The other night, I was faced with several problems all coming up all at once. I felt overwhelmed by it all. I wanted to run away -- but couldn't. As I tried to deal with my feelings of anger and resentment, I suddenly could see I had the choice to become bitter about it all...It was as if I stood on a hilltop and looked out over what could be...and what I could become.
It was a sobering experience...and one that really got me thinking.
Bitterness is a choice. A lot of folk don't seem to realize that, but it is. We can either choose to allow disappointment and frustration merge with anger, or.... We can analyze why we are disappointed, frustrated, or angry. Once we know and understand the root reason(s), we can come up with options.
An important point here is that there isn't always something you can do about the things that are stressing you. Sometimes the best options are one of adapting our outlook, our expectations, how we reward ourselves (as in, how we make ourselves feel better...not necessarily a tangible reward at all), and --- probably most important of all --- our attitudes.
Something else in this that I've noticed.... People who choose bitterness, well, they are also choosing a victim's stance. The external world is beyond their control (they feel), and therefore nothing they do will help them in any way or to any degree whatsoever.

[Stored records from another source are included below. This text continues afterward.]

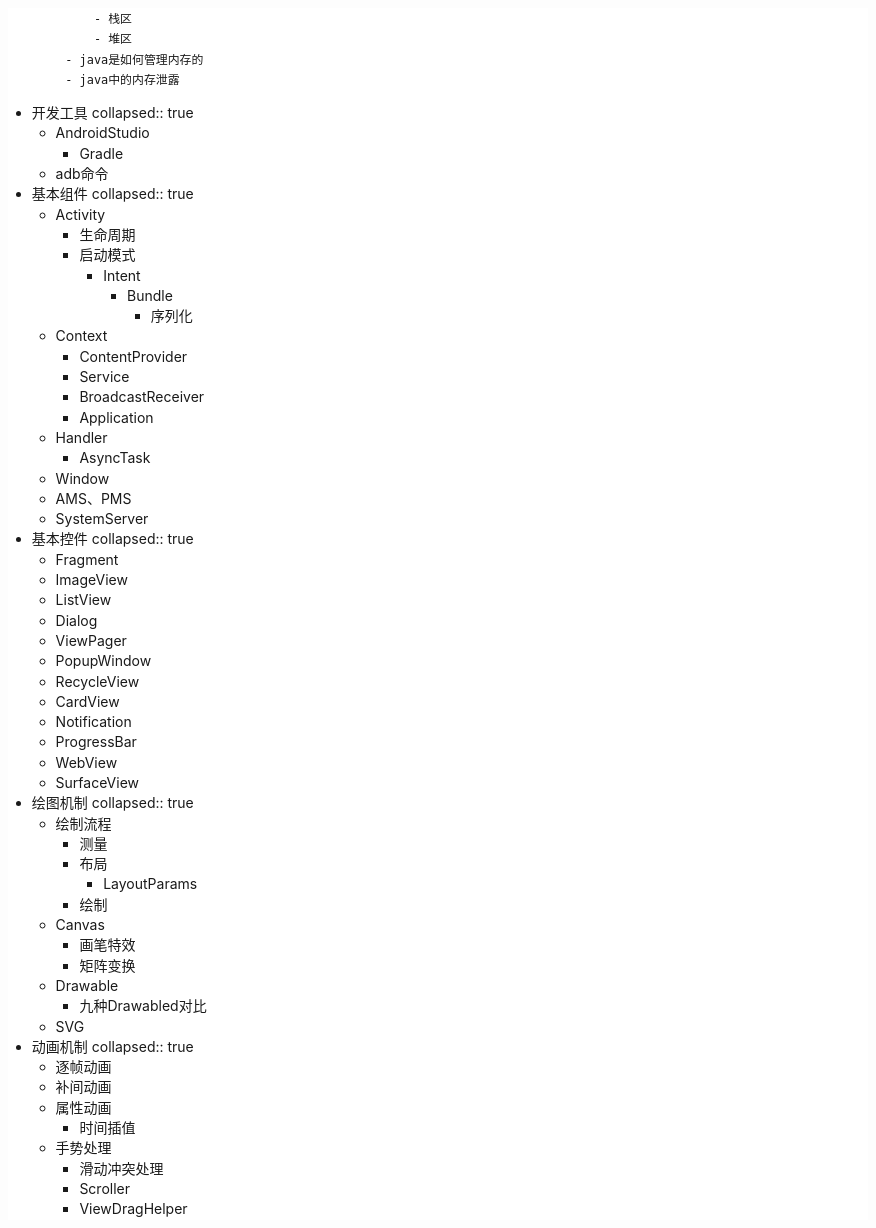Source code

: 				- 栈区
				- 堆区
			- java是如何管理内存的
			- java中的内存泄露
- 开发工具
  collapsed:: true
	- AndroidStudio
		- Gradle
	- adb命令
- 基本组件
  collapsed:: true
	- Activity
		- 生命周期
		- 启动模式
			- Intent
				- Bundle
					- 序列化
	- Context
		- ContentProvider
		- Service
		- BroadcastReceiver
		- Application
	- Handler
		- AsyncTask
	- Window
	- AMS、PMS
	- SystemServer
- 基本控件
  collapsed:: true
	- Fragment
	- ImageView
	- ListView
	- Dialog
	- ViewPager
	- PopupWindow
	- RecycleView
	- CardView
	- Notification
	- ProgressBar
	- WebView
	- SurfaceView
- 绘图机制
  collapsed:: true
	- 绘制流程
		- 测量
		- 布局
			- LayoutParams
		- 绘制
	- Canvas
		- 画笔特效
		- 矩阵变换
	- Drawable
		- 九种Drawabled对比
	- SVG
- 动画机制
  collapsed:: true
	- 逐帧动画
	- 补间动画
	- 属性动画
		- 时间插值
	- 手势处理
		- 滑动冲突处理
		- Scroller
		- ViewDragHelper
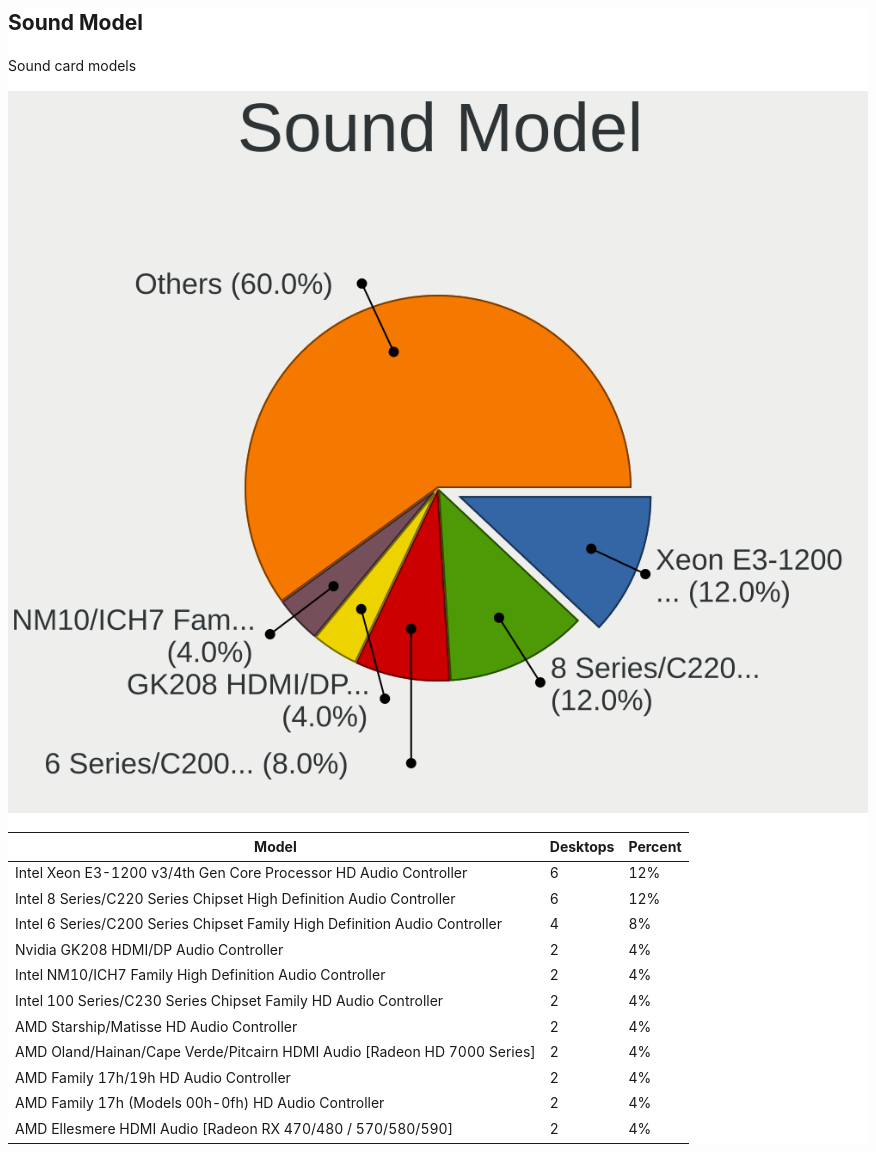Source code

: Sound Model
-----------

Sound card models

![Sound Model](./images/pie_chart/snd_model.svg)


| Model                                                                             | Desktops | Percent |
|-----------------------------------------------------------------------------------|----------|---------|
| Intel Xeon E3-1200 v3/4th Gen Core Processor HD Audio Controller                  | 6        | 12%     |
| Intel 8 Series/C220 Series Chipset High Definition Audio Controller               | 6        | 12%     |
| Intel 6 Series/C200 Series Chipset Family High Definition Audio Controller        | 4        | 8%      |
| Nvidia GK208 HDMI/DP Audio Controller                                             | 2        | 4%      |
| Intel NM10/ICH7 Family High Definition Audio Controller                           | 2        | 4%      |
| Intel 100 Series/C230 Series Chipset Family HD Audio Controller                   | 2        | 4%      |
| AMD Starship/Matisse HD Audio Controller                                          | 2        | 4%      |
| AMD Oland/Hainan/Cape Verde/Pitcairn HDMI Audio [Radeon HD 7000 Series]           | 2        | 4%      |
| AMD Family 17h/19h HD Audio Controller                                            | 2        | 4%      |
| AMD Family 17h (Models 00h-0fh) HD Audio Controller                               | 2        | 4%      |
| AMD Ellesmere HDMI Audio [Radeon RX 470/480 / 570/580/590]                        | 2        | 4%      |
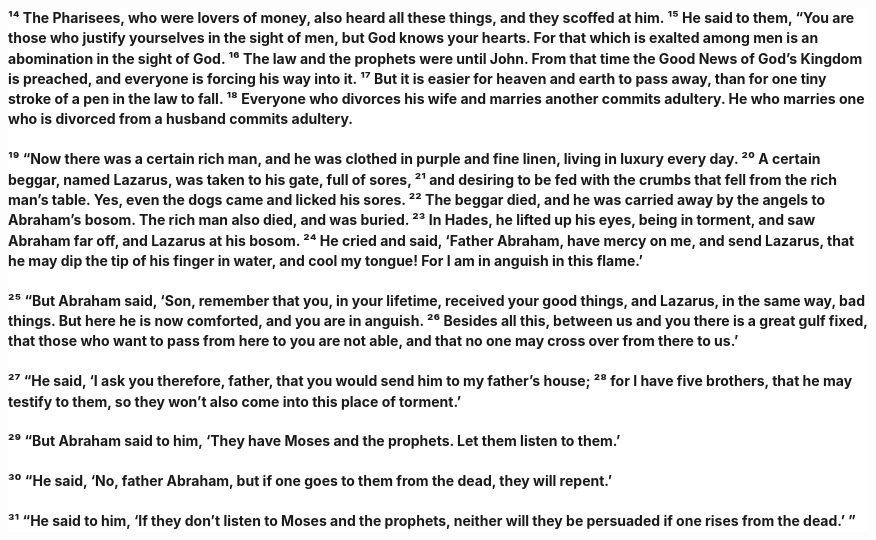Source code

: 
#### ¹⁴ The Pharisees, who were lovers of money, also heard all these things, and they scoffed at him. ¹⁵ He said to them, “You are those who justify yourselves in the sight of men, but God knows your hearts. For that which is exalted among men is an abomination in the sight of God. ¹⁶ The law and the prophets were until John. From that time the Good News of God’s Kingdom is preached, and everyone is forcing his way into it. ¹⁷ But it is easier for heaven and earth to pass away, than for one tiny stroke of a pen in the law to fall. ¹⁸ Everyone who divorces his wife and marries another commits adultery. He who marries one who is divorced from a husband commits adultery. 


#### ¹⁹ “Now there was a certain rich man, and he was clothed in purple and fine linen, living in luxury every day. ²⁰ A certain beggar, named Lazarus, was taken to his gate, full of sores, ²¹ and desiring to be fed with the crumbs that fell from the rich man’s table. Yes, even the dogs came and licked his sores. ²² The beggar died, and he was carried away by the angels to Abraham’s bosom. The rich man also died, and was buried. ²³ In Hades, he lifted up his eyes, being in torment, and saw Abraham far off, and Lazarus at his bosom. ²⁴ He cried and said, ‘Father Abraham, have mercy on me, and send Lazarus, that he may dip the tip of his finger in water, and cool my tongue! For I am in anguish in this flame.’ 


#### ²⁵ “But Abraham said, ‘Son, remember that you, in your lifetime, received your good things, and Lazarus, in the same way, bad things. But here he is now comforted, and you are in anguish. ²⁶ Besides all this, between us and you there is a great gulf fixed, that those who want to pass from here to you are not able, and that no one may cross over from there to us.’ 


#### ²⁷ “He said, ‘I ask you therefore, father, that you would send him to my father’s house; ²⁸ for I have five brothers, that he may testify to them, so they won’t also come into this place of torment.’ 


#### ²⁹ “But Abraham said to him, ‘They have Moses and the prophets. Let them listen to them.’ 


#### ³⁰ “He said, ‘No, father Abraham, but if one goes to them from the dead, they will repent.’ 


#### ³¹ “He said to him, ‘If they don’t listen to Moses and the prophets, neither will they be persuaded if one rises from the dead.’ ” 
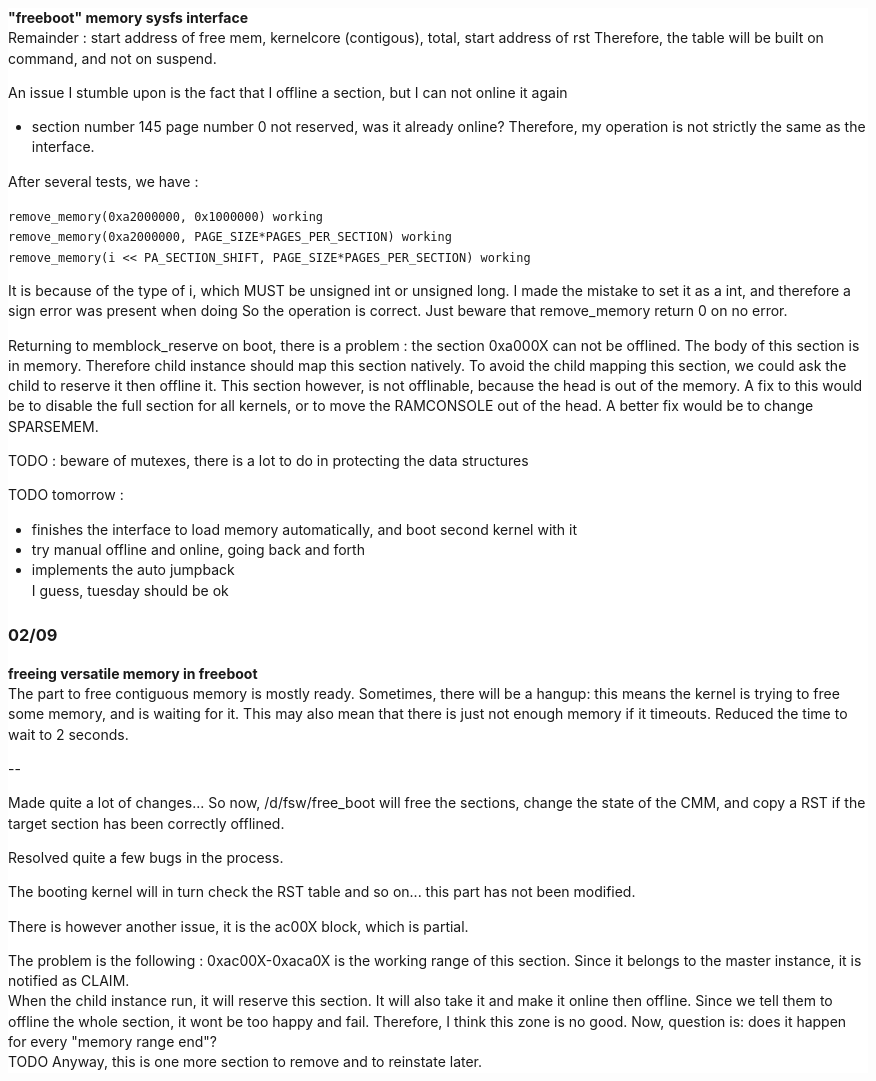 
**"freeboot" memory sysfs interface**  
Remainder : start address of free mem, kernelcore (contigous), total, start address of rst
Therefore, the table will be built on command, and not on suspend.

An issue I stumble upon is the fact that I offline a section, but I can not online it again
* section number 145 page number 0 not reserved, was it already online?
Therefore, my operation is not strictly the same as the interface.

After several tests, we have :

    remove_memory(0xa2000000, 0x1000000) working
    remove_memory(0xa2000000, PAGE_SIZE*PAGES_PER_SECTION) working
    remove_memory(i << PA_SECTION_SHIFT, PAGE_SIZE*PAGES_PER_SECTION) working

It is because of the type of i, which MUST be unsigned int or unsigned long. I made the mistake to set it as a int, and therefore a sign error was present when doing
So the operation is correct. Just beware that remove_memory return 0 on no error.

Returning to memblock_reserve on boot, there is a problem : the section 0xa000X can not be offlined. The body of this section is in memory. Therefore child instance should map this section natively. To avoid the child mapping this section, we could ask the child to reserve it then offline it. This section however, is not offlinable, because the head is out of the memory. A fix to this would be to disable the full section for all kernels, or to move the RAMCONSOLE out of the head. A better fix would be to change SPARSEMEM.

TODO : beware of mutexes, there is a lot to do in protecting the data structures

TODO tomorrow :
* finishes the interface to load memory automatically, and boot second kernel with it
* try manual offline and online, going back and forth
* implements the auto jumpback  
I guess, tuesday should be ok


### 02/09
**freeing versatile memory in freeboot**  
The part to free contiguous memory is mostly ready.
Sometimes, there will be a hangup: this means the kernel is trying to free some memory, and is waiting for it. This may also mean that there is just not enough memory if it timeouts. Reduced the time to wait to 2 seconds.

--

Made quite a lot of changes... So now, /d/fsw/free_boot will free the sections, change the state of the CMM, and copy a RST if the target section has been correctly offlined.

Resolved quite a few bugs in the process.

The booting kernel will in turn check the RST table and so on... this part has not been modified.

There is however another issue, it is the ac00X block, which is partial.

The problem is the following : 0xac00X-0xaca0X is the working range of this section. Since it belongs to the master instance, it is notified as CLAIM.  
When the child instance run, it will reserve this section. It will also take it and make it online then offline. Since we tell them to offline the whole section, it wont be too happy and fail. Therefore, I think this zone is no good. Now, question is: does it happen for every "memory range end"?  
TODO Anyway, this is one more section to remove and to reinstate later.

People who choose not to move into bitterness, however, are choosing a survivor's stance. Because the way to overcome the temptation into bitterness is to begin working the problem.... Problem-solving is very definitely both a way to feel better (about yourself and the world) and very much a part of a survivor's ability to maintain mental resiliency.
As for me...well, the problems aren't all sorted out, and a few more got dumped on my plate yesterday. But I've chosen to bolster my attitude of acceptance, my desire to help others, and use all this to hone my problem-solving skills. And that makes me smile once again!